* _Task prompt_: Each line of the listing that contains "difference" should be found and copied.

* _Record set_:
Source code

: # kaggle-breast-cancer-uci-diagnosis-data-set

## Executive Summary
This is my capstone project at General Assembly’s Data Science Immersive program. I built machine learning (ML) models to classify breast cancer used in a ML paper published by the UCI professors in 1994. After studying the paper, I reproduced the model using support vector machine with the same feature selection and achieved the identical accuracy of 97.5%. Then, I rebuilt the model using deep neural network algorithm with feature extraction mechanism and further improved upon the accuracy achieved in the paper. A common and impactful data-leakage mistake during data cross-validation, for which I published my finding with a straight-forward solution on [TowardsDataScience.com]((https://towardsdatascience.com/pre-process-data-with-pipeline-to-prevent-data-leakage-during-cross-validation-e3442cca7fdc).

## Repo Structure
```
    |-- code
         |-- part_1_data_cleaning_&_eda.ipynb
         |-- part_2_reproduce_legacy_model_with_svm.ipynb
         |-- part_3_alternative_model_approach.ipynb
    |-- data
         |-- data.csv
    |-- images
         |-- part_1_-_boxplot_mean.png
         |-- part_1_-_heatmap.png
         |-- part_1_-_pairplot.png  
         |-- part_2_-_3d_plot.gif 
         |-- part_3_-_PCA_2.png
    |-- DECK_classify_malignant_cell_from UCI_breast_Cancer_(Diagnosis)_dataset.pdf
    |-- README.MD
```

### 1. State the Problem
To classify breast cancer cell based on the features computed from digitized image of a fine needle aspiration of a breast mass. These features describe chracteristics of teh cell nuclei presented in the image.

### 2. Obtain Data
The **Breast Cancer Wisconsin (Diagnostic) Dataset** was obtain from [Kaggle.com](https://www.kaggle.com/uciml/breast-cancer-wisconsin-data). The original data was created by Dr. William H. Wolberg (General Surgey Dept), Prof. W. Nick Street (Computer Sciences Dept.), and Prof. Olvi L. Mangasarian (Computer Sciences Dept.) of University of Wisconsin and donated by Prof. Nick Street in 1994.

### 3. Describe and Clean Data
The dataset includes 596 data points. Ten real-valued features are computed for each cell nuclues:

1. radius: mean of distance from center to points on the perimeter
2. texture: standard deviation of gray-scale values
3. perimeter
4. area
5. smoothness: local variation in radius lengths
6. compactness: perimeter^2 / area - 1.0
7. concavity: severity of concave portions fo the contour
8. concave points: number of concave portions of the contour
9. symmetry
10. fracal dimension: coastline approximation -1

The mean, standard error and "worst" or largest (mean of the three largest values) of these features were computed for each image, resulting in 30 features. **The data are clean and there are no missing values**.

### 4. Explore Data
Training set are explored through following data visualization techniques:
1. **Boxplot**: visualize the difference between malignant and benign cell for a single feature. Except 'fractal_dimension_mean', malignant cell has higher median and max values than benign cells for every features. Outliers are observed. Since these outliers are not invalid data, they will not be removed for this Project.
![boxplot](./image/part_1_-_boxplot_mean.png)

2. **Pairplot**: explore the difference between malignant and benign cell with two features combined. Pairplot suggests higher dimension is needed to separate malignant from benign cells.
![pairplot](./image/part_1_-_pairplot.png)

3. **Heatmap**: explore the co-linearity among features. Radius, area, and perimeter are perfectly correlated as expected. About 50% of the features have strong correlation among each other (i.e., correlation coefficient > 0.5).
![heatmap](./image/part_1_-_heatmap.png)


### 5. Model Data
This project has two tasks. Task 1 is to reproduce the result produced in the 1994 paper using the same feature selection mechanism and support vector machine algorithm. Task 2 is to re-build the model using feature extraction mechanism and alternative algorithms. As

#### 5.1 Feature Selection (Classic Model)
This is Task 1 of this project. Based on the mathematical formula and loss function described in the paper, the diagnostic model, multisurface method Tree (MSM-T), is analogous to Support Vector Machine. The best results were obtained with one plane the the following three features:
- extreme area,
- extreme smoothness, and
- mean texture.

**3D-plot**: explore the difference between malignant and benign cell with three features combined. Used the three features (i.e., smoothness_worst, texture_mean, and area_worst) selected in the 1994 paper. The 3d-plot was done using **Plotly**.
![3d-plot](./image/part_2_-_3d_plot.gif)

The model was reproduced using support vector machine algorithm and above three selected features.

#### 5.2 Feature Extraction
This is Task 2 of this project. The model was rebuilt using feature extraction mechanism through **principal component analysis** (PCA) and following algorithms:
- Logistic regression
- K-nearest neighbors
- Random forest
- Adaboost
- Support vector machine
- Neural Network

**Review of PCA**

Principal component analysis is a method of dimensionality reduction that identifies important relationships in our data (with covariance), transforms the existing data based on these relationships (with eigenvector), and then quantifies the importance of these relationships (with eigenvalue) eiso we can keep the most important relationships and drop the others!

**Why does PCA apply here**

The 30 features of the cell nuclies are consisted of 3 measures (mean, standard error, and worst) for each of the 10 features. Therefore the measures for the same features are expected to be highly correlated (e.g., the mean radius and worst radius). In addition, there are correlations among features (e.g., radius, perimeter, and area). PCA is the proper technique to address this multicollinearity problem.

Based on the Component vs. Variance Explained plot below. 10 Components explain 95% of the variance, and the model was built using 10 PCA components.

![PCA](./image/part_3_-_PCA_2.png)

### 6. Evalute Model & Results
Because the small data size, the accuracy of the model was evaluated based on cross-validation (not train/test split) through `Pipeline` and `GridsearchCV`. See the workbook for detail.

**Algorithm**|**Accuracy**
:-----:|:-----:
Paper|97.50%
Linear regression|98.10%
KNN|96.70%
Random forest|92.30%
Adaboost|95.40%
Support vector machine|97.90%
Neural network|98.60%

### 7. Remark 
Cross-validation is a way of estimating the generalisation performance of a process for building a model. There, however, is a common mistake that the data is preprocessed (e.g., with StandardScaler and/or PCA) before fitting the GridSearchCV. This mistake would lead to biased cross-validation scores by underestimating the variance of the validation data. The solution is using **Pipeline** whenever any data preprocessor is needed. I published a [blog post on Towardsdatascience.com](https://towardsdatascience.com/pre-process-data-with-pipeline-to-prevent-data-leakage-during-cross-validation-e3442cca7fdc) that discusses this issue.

* _Answer section_:
1. **Boxplot**: visualize the difference between malignant and benign cell for a single feature. Except 'fractal_dimension_mean', malignant cell has higher median and max values than benign cells for every features. Outliers are observed. Since these outliers are not invalid data, they will not be removed for this Project.
2. **Pairplot**: explore the difference between malignant and benign cell with two features combined. Pairplot suggests higher dimension is needed to separate malignant from benign cells.
**3D-plot**: explore the difference between malignant and benign cell with three features combined. Used the three features (i.e., smoothness_worst, texture_mean, and area_worst) selected in the 1994 paper. The 3d-plot was done using **Plotly**.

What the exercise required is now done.